Business investment is patchy, -0.4%qtr, -1.6%yr, in a challenging domestic and global backdrop – which is clouding the outlook, particularly for equipment spending.
Consumer spending – accounting for 57% of the economy – came in around expectations with a 0.4% gain in the quarter, slowing annual growth to just 1.4%yr, marking the slowest pace since June 2013.
The mix showed a lift in retail items consistent with the slightly improved retail sales result, and steady gains for services and vehicle operations partially offset by a sharp decline in vehicles.
Spending has been stalled around this pace for the last four quarters, marking a slight decline in per capita terms.
The update on household incomes was mixed with a robust gain in labour income offset by weakness in non-labour incomes and another solid rise in tax payments.
Nominal labour income rose by 1.2%qtr, to be up 5.0%yr, the highest since early 2018. However, non-labour income declined in the quarter, reflecting continued weakness in profits for unincorporated enterprises (i.e. small businesses and farms) and a decline in secondary income reflecting the unwind of weather-related insurance payouts in Q1.
With income tax payments also posting another solid 2.3% rise in the quarter, real disposable incomes were actually down 0.3%qtr overall, annual growth holding at just 0.6%yr.
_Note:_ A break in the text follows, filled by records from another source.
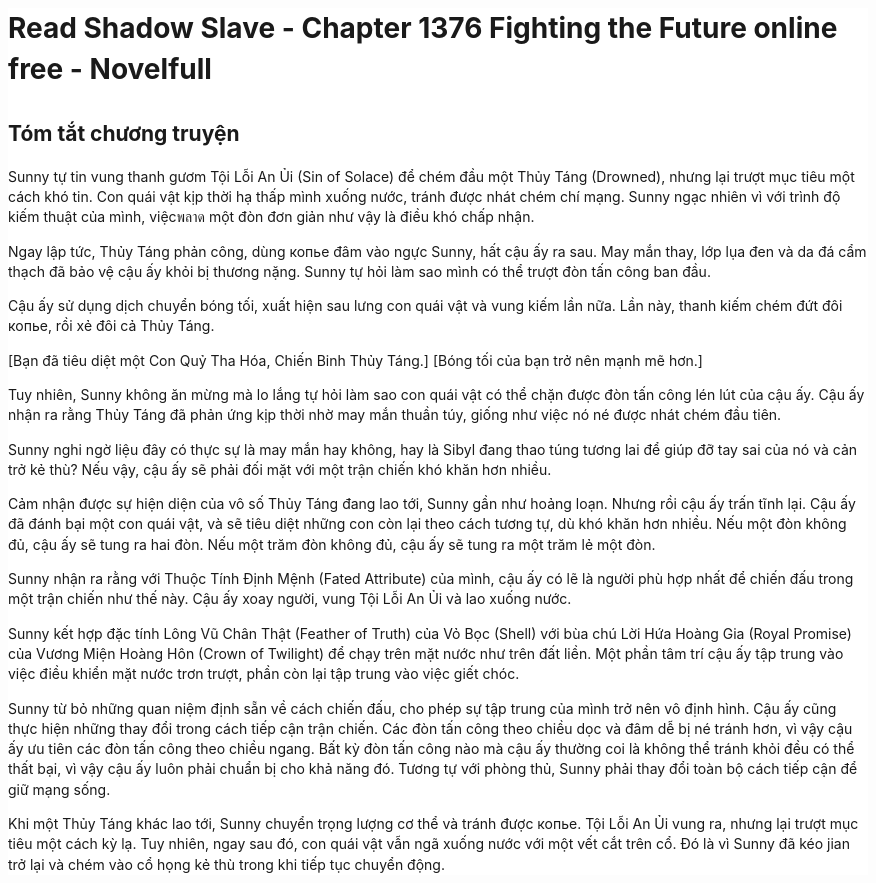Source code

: # Read Shadow Slave - Chapter 1376 Fighting the Future online free - Novelfull

## Tóm tắt chương truyện

Sunny tự tin vung thanh gươm Tội Lỗi An Ủi (Sin of Solace) để chém đầu một Thủy Táng (Drowned), nhưng lại trượt mục tiêu một cách khó tin. Con quái vật kịp thời hạ thấp mình xuống nước, tránh được nhát chém chí mạng. Sunny ngạc nhiên vì với trình độ kiếm thuật của mình, việcพลาด một đòn đơn giản như vậy là điều khó chấp nhận.

Ngay lập tức, Thủy Táng phản công, dùng копье đâm vào ngực Sunny, hất cậu ấy ra sau. May mắn thay, lớp lụa đen và da đá cẩm thạch đã bảo vệ cậu ấy khỏi bị thương nặng. Sunny tự hỏi làm sao mình có thể trượt đòn tấn công ban đầu.

Cậu ấy sử dụng dịch chuyển bóng tối, xuất hiện sau lưng con quái vật và vung kiếm lần nữa. Lần này, thanh kiếm chém đứt đôi копье, rồi xẻ đôi cả Thủy Táng.

\[Bạn đã tiêu diệt một Con Quỷ Tha Hóa, Chiến Binh Thủy Táng.] \[Bóng tối của bạn trở nên mạnh mẽ hơn.]

Tuy nhiên, Sunny không ăn mừng mà lo lắng tự hỏi làm sao con quái vật có thể chặn được đòn tấn công lén lút của cậu ấy. Cậu ấy nhận ra rằng Thủy Táng đã phản ứng kịp thời nhờ may mắn thuần túy, giống như việc nó né được nhát chém đầu tiên.

Sunny nghi ngờ liệu đây có thực sự là may mắn hay không, hay là Sibyl đang thao túng tương lai để giúp đỡ tay sai của nó và cản trở kẻ thù? Nếu vậy, cậu ấy sẽ phải đối mặt với một trận chiến khó khăn hơn nhiều.

Cảm nhận được sự hiện diện của vô số Thủy Táng đang lao tới, Sunny gần như hoảng loạn. Nhưng rồi cậu ấy trấn tĩnh lại. Cậu ấy đã đánh bại một con quái vật, và sẽ tiêu diệt những con còn lại theo cách tương tự, dù khó khăn hơn nhiều. Nếu một đòn không đủ, cậu ấy sẽ tung ra hai đòn. Nếu một trăm đòn không đủ, cậu ấy sẽ tung ra một trăm lẻ một đòn.

Sunny nhận ra rằng với Thuộc Tính Định Mệnh (Fated Attribute) của mình, cậu ấy có lẽ là người phù hợp nhất để chiến đấu trong một trận chiến như thế này. Cậu ấy xoay người, vung Tội Lỗi An Ủi và lao xuống nước.

Sunny kết hợp đặc tính Lông Vũ Chân Thật (Feather of Truth) của Vỏ Bọc (Shell) với bùa chú Lời Hứa Hoàng Gia (Royal Promise) của Vương Miện Hoàng Hôn (Crown of Twilight) để chạy trên mặt nước như trên đất liền. Một phần tâm trí cậu ấy tập trung vào việc điều khiển mặt nước trơn trượt, phần còn lại tập trung vào việc giết chóc.

Sunny từ bỏ những quan niệm định sẵn về cách chiến đấu, cho phép sự tập trung của mình trở nên vô định hình. Cậu ấy cũng thực hiện những thay đổi trong cách tiếp cận trận chiến. Các đòn tấn công theo chiều dọc và đâm dễ bị né tránh hơn, vì vậy cậu ấy ưu tiên các đòn tấn công theo chiều ngang. Bất kỳ đòn tấn công nào mà cậu ấy thường coi là không thể tránh khỏi đều có thể thất bại, vì vậy cậu ấy luôn phải chuẩn bị cho khả năng đó. Tương tự với phòng thủ, Sunny phải thay đổi toàn bộ cách tiếp cận để giữ mạng sống.

Khi một Thủy Táng khác lao tới, Sunny chuyển trọng lượng cơ thể và tránh được копье. Tội Lỗi An Ủi vung ra, nhưng lại trượt mục tiêu một cách kỳ lạ. Tuy nhiên, ngay sau đó, con quái vật vẫn ngã xuống nước với một vết cắt trên cổ. Đó là vì Sunny đã kéo jian trở lại và chém vào cổ họng kẻ thù trong khi tiếp tục chuyển động.
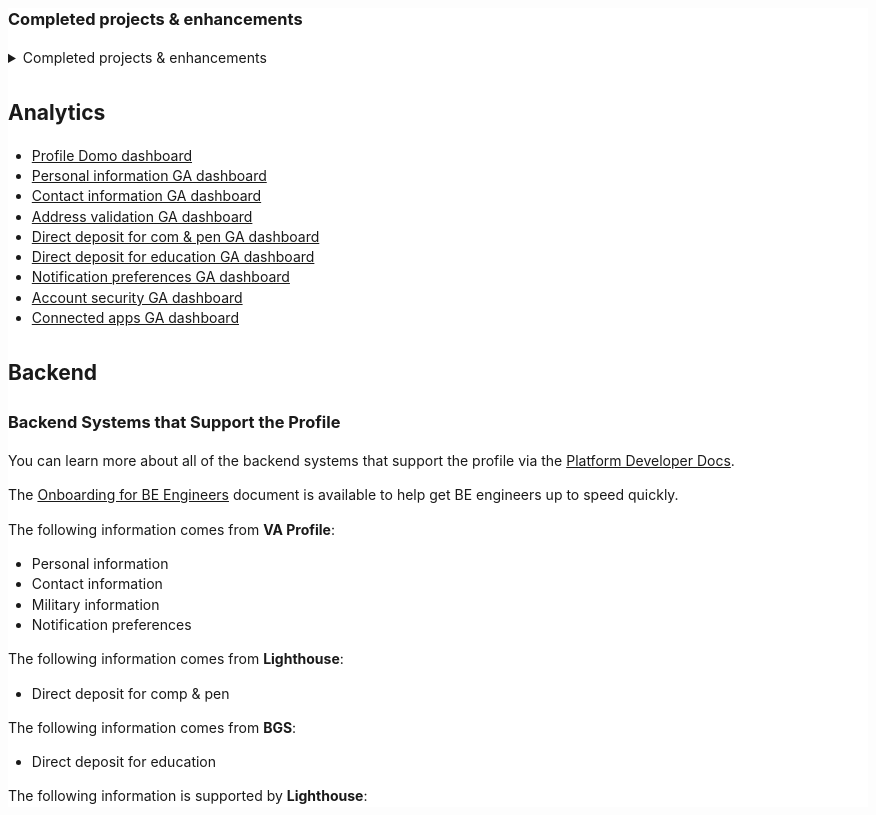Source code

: ### Completed projects & enhancements

<details><summary>Completed projects & enhancements</summary></details>

## Analytics

- [Profile Domo dashboard](https://va-gov.domo.com/auth/index?redirectUrl=%2Fpage%2F1834995012%3FuserId%3D66061986)
- [Personal information GA dashboard](https://analytics.google.com/analytics/web/?authuser=0#/dashboard/-x0K5pQPRTaQCa_WzXnEDg/a50123418w177519031p176188361/)
- [Contact information GA dashboard](https://analytics.google.com/analytics/web/?authuser=0#/dashboard/3Z1vT6SlQqevdav1s72QwA/a50123418w177519031p176188361/)
- [Address validation GA dashboard](https://analytics.google.com/analytics/web/#/dashboard/pq_-PrkvQleUdCBbV7eq7Q/a50123418w177519031p176188361/)
- [Direct deposit for com & pen GA dashboard](https://analytics.google.com/analytics/web/?authuser=0#/dashboard/naG_-UneTxy50WvvIH0GGQ/a50123418w177519031p176188361/)
- [Direct deposit for education GA dashboard](https://analytics.google.com/analytics/web/?authuser=0#/dashboard/qEpkRFroTOSTpgaBDHXK4A/a50123418w177519031p176188361/)
- [Notification preferences GA dashboard](https://analytics.google.com/analytics/web/#/dashboard/LcYXUwF2Q8SQ59WQX6OTsw/a50123418w177519031p184624291/)
- [Account security GA dashboard](https://analytics.google.com/analytics/web/?authuser=0#/dashboard/AuydfL6WR7WS_nXqNhC5GA/a50123418w177519031p176188361/)
- [Connected apps GA dashboard](https://analytics.google.com/analytics/web/#/dashboard/-7uuXRP8QJOLgqwi7s5OOg/a50123418w177519031p176188361/)

## Backend

### Backend Systems that Support the Profile

You can learn more about all of the backend systems that support the profile via the [Platform Developer Docs](https://depo-platform-documentation.scrollhelp.site/developer-docs/external-integrations).

The [Onboarding for BE Engineers](https://github.com/department-of-veterans-affairs/va.gov-team-sensitive/blob/master/products/identity-personalization/profile_onboarding_backend.md) document is available to help get BE engineers up to speed quickly.

The following information comes from **VA Profile**:

- Personal information
- Contact information
- Military information
- Notification preferences

The following information comes from **Lighthouse**:

- Direct deposit for comp & pen

The following information comes from **BGS**:

- Direct deposit for education

The following information is supported by **Lighthouse**:
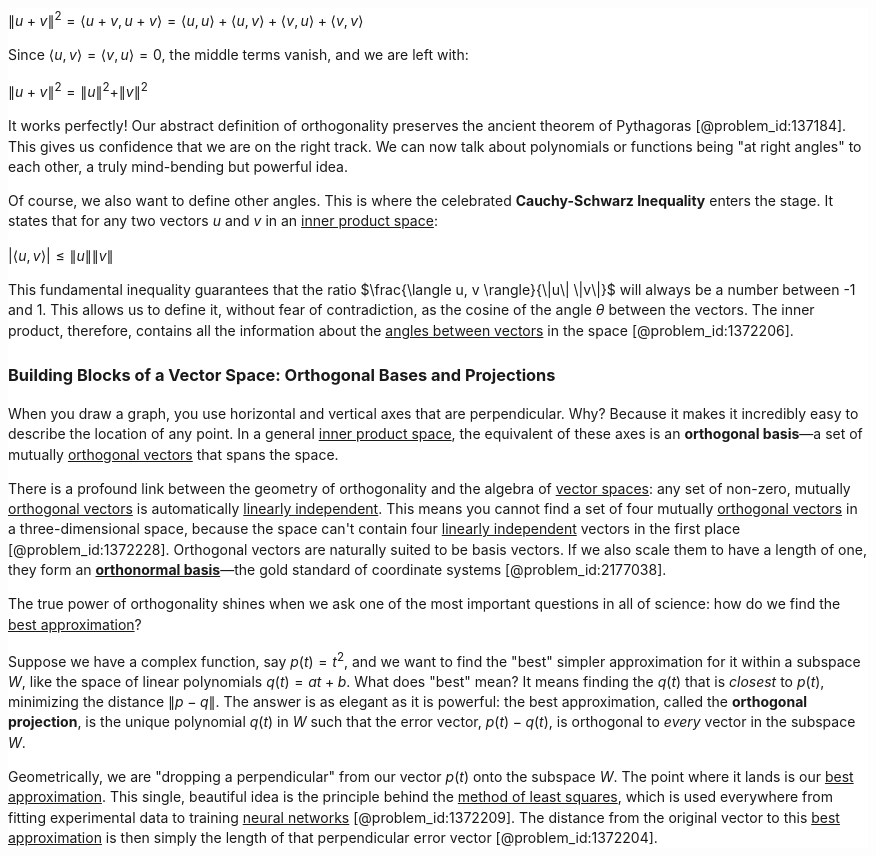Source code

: $\|u+v\|^2 = \langle u+v, u+v \rangle = \langle u,u \rangle + \langle u,v \rangle + \langle v,u \rangle + \langle v,v \rangle$

Since $\langle u,v \rangle = \langle v,u \rangle = 0$, the middle terms vanish, and we are left with:

$\|u+v\|^2 = \|u\|^2 + \|v\|^2$

It works perfectly! Our abstract definition of orthogonality preserves the ancient theorem of Pythagoras [@problem_id:137184]. This gives us confidence that we are on the right track. We can now talk about polynomials or functions being "at right angles" to each other, a truly mind-bending but powerful idea.

Of course, we also want to define other angles. This is where the celebrated **Cauchy-Schwarz Inequality** enters the stage. It states that for any two vectors $u$ and $v$ in an [inner product space](@article_id:137920):

$|\langle u, v \rangle| \le \|u\| \|v\|$

This fundamental inequality guarantees that the ratio $\frac{\langle u, v \rangle}{\|u\| \|v\|}$ will always be a number between -1 and 1. This allows us to define it, without fear of contradiction, as the cosine of the angle $\theta$ between the vectors. The inner product, therefore, contains all the information about the [angles between vectors](@article_id:149993) in the space [@problem_id:1372206].

### Building Blocks of a Vector Space: Orthogonal Bases and Projections

When you draw a graph, you use horizontal and vertical axes that are perpendicular. Why? Because it makes it incredibly easy to describe the location of any point. In a general [inner product space](@article_id:137920), the equivalent of these axes is an **orthogonal basis**—a set of mutually [orthogonal vectors](@article_id:141732) that spans the space.

There is a profound link between the geometry of orthogonality and the algebra of [vector spaces](@article_id:136343): any set of non-zero, mutually [orthogonal vectors](@article_id:141732) is automatically [linearly independent](@article_id:147713). This means you cannot find a set of four mutually [orthogonal vectors](@article_id:141732) in a three-dimensional space, because the space can't contain four [linearly independent](@article_id:147713) vectors in the first place [@problem_id:1372228]. Orthogonal vectors are naturally suited to be basis vectors. If we also scale them to have a length of one, they form an **[orthonormal basis](@article_id:147285)**—the gold standard of coordinate systems [@problem_id:2177038].

The true power of orthogonality shines when we ask one of the most important questions in all of science: how do we find the [best approximation](@article_id:267886)?

Suppose we have a complex function, say $p(t) = t^2$, and we want to find the "best" simpler approximation for it within a subspace $W$, like the space of linear polynomials $q(t) = at+b$. What does "best" mean? It means finding the $q(t)$ that is *closest* to $p(t)$, minimizing the distance $\|p - q\|$. The answer is as elegant as it is powerful: the best approximation, called the **orthogonal projection**, is the unique polynomial $q(t)$ in $W$ such that the error vector, $p(t) - q(t)$, is orthogonal to *every* vector in the subspace $W$.

Geometrically, we are "dropping a perpendicular" from our vector $p(t)$ onto the subspace $W$. The point where it lands is our [best approximation](@article_id:267886). This single, beautiful idea is the principle behind the [method of least squares](@article_id:136606), which is used everywhere from fitting experimental data to training [neural networks](@article_id:144417) [@problem_id:1372209]. The distance from the original vector to this [best approximation](@article_id:267886) is then simply the length of that perpendicular error vector [@problem_id:1372204].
With disposable income declining in the quarter, all of the lift in spending was ‘funded’ by a decline in the savings rate which moved from 3.0% in Q1 to 2.3% in Q2. A rising savings rate continues to present a major risk to demand going forward.
Implications for Monetary Policy: Bill Evans, Chief Economist
In its Statement on Monetary Policy for August the RBA forecast growth of 1.7% for the year to June 2019. Relative to the timing of that forecast we can only conclude that the result will be disappointing.
The result also puts the 2019 and 2020 growth forecasts at risk. To achieve the RBA’s forecast of 2.5% growth for 2019 the second half of 2019 will need to register growth of 1.6% (more than 3.0% annualised). That now seems out of reach and makes the assumption of a “leap” to 2.75% in 2020 even more heroic. In that regard, the partials around retail and residential building activity that we have seen for the start of the September quarter are also disappointing.
These results therefore further strengthen the case for a rate cut in the very near term. Recall that the RBA’s August forecast of 2.5% growth in 2019 already assumed rate cuts in both 2019 H2 and 2020 H1.
Westpac still sees the best timing for this cut at the next Board meeting in October, particularly taking the lead from an expected cut from the US Federal Reserve on September 18.